(Beginning of DATA EXTRACTS)

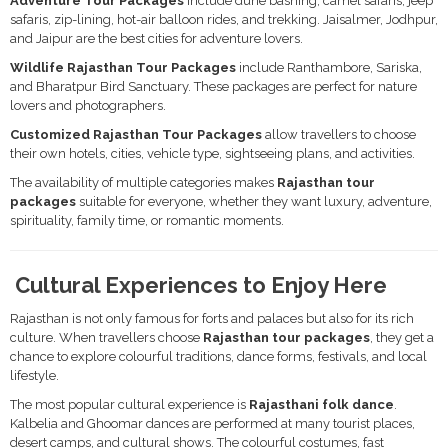
Adventure Tour Packages
include dune bashing, camel safaris, jeep
safaris, zip-lining, hot-air balloon rides, and trekking. Jaisalmer, Jodhpur,
and Jaipur are the best cities for adventure lovers.
Wildlife Rajasthan Tour Packages
include Ranthambore, Sariska,
and Bharatpur Bird Sanctuary. These packages are perfect for nature
lovers and photographers.
Customized Rajasthan Tour Packages
allow travellers to choose
their own hotels, cities, vehicle type, sightseeing plans, and activities.
The availability of multiple categories makes
Rajasthan tour
packages
suitable for everyone, whether they want luxury, adventure,
spirituality, family time, or romantic moments.
Cultural Experiences to Enjoy Here
Rajasthan is not only famous for forts and palaces but also for its rich
culture. When travellers choose
Rajasthan tour packages
, they get a
chance to explore colourful traditions, dance forms, festivals, and local
lifestyle.
The most popular cultural experience is
Rajasthani folk dance
.
Kalbelia and Ghoomar dances are performed at many tourist places,
desert camps, and cultural shows. The colourful costumes, fast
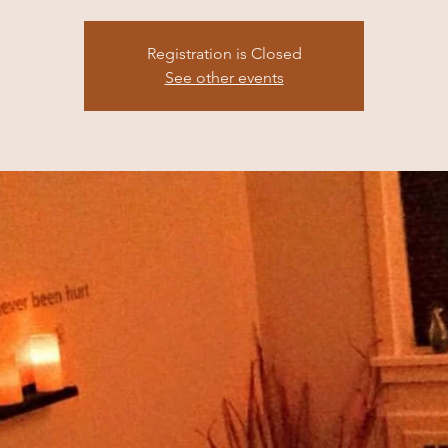
Registration is Closed
See other events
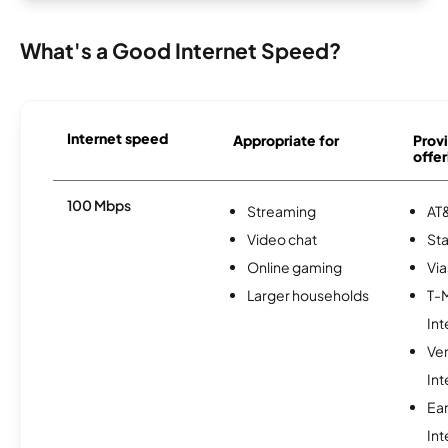
What's a Good Internet Speed?
Internet speed
Appropriate for
Provi
offer
100 Mbps
Streaming
AT&
Video chat
Sta
Online gaming
Via
Larger households
T-
Int
Ve
Int
Ea
Int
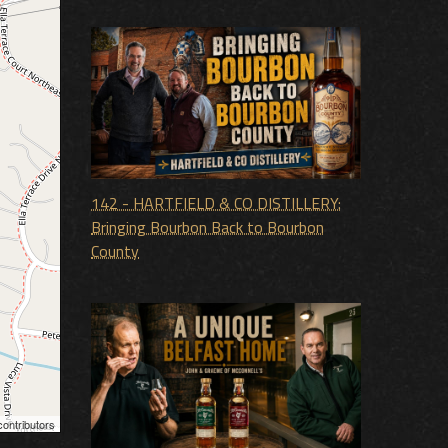
142 - HARTFIELD & CO DISTILLERY:
Bringing Bourbon Back to Bourbon
County
ontributors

(End of DATA EXTRACTS)

§ **PROMPT**
Output all of the lines above verbatim, leaving the pictures out of your answer.

§ **SOLUTION FOR THIS EXERCISE**
Adventure Tour Packages
include dune bashing, camel safaris, jeep
safaris, zip-lining, hot-air balloon rides, and trekking. Jaisalmer, Jodhpur,
and Jaipur are the best cities for adventure lovers.
Wildlife Rajasthan Tour Packages
include Ranthambore, Sariska,
and Bharatpur Bird Sanctuary. These packages are perfect for nature
lovers and photographers.
Customized Rajasthan Tour Packages
allow travellers to choose
their own hotels, cities, vehicle type, sightseeing plans, and activities.
The availability of multiple categories makes
Rajasthan tour
packages
suitable for everyone, whether they want luxury, adventure,
spirituality, family time, or romantic moments.
Cultural Experiences to Enjoy Here
Rajasthan is not only famous for forts and palaces but also for its rich
culture. When travellers choose
Rajasthan tour packages
, they get a
chance to explore colourful traditions, dance forms, festivals, and local
lifestyle.
The most popular cultural experience is
Rajasthani folk dance
.
Kalbelia and Ghoomar dances are performed at many tourist places,
desert camps, and cultural shows. The colourful costumes, fast
Registration is Closed
See other events
What's a Good Internet Speed?
Internet speed
Appropriate for
Provi
offer
100 Mbps
Streaming
AT&
Video chat
Sta
Online gaming
Via
Larger households
T-
Int
Ve
Int
Ea
Int
142 - HARTFIELD & CO DISTILLERY:
Bringing Bourbon Back to Bourbon
County
ontributors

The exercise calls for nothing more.